La segunda causa es el precio de la vivienda que en la última década ha subido muy por encima de su valor real.Tampoco el alquiler parece ser una alternativa fácil ya que los y las jóvenes que trabajan deben dedicar una media del 42% de su sueldo para poder alquilar una vivienda y sólo el 55% de esos y esas jóvenes que trabajan pueden hacer frente a todos sus gastos.
Hasta el año 2008, las causas fundamentales venían de
la mano de aspectos culturales, modelos familiares y políticas públicas.
En España, es curioso, pues el proceso de emancipación
no se da al margen de la familia como ocurre en otros países, sino que
se trata de una decisión en la que participan todos los miembros del
núcleo familiar y en la que influyen proyectos de cara al futuro
consensuados, como la formación y expectativas en el mercado laboral.

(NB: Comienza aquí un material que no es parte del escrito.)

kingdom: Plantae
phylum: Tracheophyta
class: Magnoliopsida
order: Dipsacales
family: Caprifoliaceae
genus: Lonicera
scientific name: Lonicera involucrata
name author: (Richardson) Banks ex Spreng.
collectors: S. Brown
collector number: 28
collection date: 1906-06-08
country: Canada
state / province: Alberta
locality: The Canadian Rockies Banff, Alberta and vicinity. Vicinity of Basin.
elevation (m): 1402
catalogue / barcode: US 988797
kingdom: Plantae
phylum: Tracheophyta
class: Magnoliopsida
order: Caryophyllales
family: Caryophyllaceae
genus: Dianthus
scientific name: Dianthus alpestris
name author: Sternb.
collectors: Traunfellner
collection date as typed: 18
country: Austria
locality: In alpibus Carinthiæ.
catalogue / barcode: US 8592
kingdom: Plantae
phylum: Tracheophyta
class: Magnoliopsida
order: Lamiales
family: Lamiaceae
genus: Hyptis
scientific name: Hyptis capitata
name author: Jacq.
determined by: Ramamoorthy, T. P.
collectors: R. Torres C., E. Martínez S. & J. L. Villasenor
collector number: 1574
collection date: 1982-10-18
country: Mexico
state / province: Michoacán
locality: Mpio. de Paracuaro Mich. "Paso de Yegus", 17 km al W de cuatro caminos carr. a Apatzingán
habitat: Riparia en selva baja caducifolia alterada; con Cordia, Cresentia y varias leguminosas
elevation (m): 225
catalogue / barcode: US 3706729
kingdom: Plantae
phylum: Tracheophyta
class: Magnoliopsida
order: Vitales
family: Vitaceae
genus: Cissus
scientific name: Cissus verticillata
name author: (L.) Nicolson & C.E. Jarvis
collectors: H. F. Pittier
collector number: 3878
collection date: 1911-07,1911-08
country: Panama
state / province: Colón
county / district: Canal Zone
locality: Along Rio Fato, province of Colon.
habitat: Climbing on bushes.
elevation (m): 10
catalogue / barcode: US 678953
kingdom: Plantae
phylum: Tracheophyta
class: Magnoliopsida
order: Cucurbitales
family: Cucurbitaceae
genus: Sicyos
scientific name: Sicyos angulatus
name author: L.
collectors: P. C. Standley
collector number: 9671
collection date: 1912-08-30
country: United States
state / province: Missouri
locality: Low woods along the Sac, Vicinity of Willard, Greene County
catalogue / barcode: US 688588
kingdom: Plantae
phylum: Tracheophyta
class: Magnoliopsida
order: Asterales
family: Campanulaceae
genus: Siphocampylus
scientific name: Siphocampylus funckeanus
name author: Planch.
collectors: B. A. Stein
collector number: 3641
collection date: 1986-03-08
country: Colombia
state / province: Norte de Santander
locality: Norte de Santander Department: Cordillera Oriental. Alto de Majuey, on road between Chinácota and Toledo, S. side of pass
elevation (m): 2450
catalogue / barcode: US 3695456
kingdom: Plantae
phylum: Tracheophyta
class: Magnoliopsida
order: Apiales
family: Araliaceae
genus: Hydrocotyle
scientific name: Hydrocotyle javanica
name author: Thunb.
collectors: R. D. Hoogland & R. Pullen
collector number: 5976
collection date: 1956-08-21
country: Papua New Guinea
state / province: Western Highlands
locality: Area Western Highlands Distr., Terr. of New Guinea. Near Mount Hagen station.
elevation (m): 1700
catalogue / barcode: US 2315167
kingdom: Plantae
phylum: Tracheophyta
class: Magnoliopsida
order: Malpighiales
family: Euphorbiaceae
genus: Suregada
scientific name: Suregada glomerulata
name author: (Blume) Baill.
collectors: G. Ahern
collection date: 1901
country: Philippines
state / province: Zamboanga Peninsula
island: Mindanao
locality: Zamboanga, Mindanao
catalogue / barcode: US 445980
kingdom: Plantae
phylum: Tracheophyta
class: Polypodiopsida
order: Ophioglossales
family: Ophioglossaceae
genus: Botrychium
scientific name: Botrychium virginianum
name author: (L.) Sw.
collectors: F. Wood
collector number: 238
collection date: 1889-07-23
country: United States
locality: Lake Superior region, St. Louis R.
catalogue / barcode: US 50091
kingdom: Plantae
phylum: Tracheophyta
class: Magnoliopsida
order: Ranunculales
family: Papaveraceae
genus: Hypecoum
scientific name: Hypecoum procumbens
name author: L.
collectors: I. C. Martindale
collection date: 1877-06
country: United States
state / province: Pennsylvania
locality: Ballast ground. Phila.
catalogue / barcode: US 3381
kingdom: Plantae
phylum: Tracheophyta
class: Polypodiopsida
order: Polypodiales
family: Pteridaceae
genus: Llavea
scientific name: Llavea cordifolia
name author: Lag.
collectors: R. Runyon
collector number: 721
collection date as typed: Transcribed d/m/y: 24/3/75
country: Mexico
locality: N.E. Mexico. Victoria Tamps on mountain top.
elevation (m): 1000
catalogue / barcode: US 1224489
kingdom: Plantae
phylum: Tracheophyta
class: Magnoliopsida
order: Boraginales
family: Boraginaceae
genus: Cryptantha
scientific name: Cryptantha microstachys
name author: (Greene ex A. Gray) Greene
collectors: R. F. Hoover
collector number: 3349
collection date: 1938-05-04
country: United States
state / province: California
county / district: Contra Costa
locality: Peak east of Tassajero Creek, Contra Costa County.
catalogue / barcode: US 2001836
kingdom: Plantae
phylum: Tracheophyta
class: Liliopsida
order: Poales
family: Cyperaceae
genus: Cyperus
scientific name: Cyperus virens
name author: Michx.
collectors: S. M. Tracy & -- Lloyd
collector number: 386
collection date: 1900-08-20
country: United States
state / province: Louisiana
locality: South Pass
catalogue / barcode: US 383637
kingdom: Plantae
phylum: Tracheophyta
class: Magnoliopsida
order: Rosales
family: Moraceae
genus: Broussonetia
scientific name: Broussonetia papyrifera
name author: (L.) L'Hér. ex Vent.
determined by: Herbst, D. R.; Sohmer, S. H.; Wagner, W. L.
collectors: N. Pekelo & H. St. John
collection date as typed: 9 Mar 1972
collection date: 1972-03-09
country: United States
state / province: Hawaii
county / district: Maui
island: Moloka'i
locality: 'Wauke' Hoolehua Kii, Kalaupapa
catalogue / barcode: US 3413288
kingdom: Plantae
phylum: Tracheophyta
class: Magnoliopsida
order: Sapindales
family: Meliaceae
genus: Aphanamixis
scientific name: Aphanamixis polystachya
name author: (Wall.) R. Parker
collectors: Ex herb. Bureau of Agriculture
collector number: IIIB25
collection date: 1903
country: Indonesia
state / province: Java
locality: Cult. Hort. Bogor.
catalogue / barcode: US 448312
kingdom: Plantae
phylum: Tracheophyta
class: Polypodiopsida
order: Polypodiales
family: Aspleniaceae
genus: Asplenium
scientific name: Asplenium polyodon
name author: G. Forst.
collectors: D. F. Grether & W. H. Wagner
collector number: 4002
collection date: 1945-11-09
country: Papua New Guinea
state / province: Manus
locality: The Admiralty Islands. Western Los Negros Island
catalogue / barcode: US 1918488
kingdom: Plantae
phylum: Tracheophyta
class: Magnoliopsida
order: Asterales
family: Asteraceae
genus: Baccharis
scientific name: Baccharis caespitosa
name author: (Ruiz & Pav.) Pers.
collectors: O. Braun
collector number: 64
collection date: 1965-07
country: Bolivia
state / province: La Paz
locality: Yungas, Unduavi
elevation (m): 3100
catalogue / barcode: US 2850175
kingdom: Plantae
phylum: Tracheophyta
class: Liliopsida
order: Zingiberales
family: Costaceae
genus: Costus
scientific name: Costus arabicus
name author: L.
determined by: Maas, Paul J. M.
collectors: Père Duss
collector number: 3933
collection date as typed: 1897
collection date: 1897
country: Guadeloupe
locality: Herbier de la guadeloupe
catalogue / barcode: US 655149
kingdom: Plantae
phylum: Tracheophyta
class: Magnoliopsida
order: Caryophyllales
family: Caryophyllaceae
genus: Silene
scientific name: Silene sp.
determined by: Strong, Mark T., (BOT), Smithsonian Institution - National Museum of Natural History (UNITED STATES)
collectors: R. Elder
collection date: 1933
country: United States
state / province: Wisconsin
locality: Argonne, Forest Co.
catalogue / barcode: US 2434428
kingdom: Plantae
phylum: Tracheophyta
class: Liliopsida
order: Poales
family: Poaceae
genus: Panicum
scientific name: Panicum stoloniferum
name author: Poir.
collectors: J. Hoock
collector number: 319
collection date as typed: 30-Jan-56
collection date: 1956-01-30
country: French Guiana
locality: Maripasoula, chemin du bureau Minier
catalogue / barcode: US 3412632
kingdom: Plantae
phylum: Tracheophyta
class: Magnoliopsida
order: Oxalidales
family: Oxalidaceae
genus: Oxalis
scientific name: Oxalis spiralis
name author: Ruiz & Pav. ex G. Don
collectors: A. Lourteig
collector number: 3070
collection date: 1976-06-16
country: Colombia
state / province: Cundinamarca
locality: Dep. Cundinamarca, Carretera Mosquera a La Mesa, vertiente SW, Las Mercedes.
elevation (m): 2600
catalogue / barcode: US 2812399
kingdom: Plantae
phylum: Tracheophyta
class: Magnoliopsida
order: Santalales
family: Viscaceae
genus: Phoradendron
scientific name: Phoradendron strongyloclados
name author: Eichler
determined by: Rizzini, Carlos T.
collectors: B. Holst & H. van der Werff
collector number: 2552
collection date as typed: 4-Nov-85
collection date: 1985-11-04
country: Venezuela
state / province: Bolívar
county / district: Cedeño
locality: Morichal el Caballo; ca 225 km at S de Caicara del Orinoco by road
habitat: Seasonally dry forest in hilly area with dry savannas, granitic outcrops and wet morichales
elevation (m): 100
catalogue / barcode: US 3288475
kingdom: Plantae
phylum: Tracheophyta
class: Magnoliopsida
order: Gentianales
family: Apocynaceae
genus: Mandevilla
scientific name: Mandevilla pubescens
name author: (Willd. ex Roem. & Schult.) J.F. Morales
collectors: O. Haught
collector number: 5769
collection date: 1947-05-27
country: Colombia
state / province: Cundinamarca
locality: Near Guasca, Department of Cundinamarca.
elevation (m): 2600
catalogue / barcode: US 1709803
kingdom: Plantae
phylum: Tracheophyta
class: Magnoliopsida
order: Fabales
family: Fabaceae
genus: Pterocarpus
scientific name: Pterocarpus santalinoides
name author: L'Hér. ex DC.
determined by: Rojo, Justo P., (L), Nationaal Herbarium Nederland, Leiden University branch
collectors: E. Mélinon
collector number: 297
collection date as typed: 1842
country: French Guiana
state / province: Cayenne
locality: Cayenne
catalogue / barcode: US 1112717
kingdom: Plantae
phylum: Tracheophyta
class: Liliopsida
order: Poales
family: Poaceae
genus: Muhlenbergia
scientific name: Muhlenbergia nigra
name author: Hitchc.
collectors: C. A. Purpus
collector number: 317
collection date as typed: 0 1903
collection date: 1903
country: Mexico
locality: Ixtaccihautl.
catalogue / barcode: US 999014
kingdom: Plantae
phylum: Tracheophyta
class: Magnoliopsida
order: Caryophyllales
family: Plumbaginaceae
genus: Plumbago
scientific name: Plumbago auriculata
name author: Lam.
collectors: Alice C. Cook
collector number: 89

Los padres españoles suelen tener una idea fija y es
que no permitirán que sus hijos “vivan de cualquier manera”. Del mismo
modo, los jóvenes no abandonarán sus casas si ello conlleva vivir en
condiciones de peor calidad.
A esto se unen otros aspectos culturales típicos en
España como la existencia de pocos jóvenes españoles dispuestos a
cambiar de lugar de residencia, pese a que la crisis está modificando
esta tendencia y al esquema prioritario y clásico de emancipación con el
objetivo de formar su propia familia.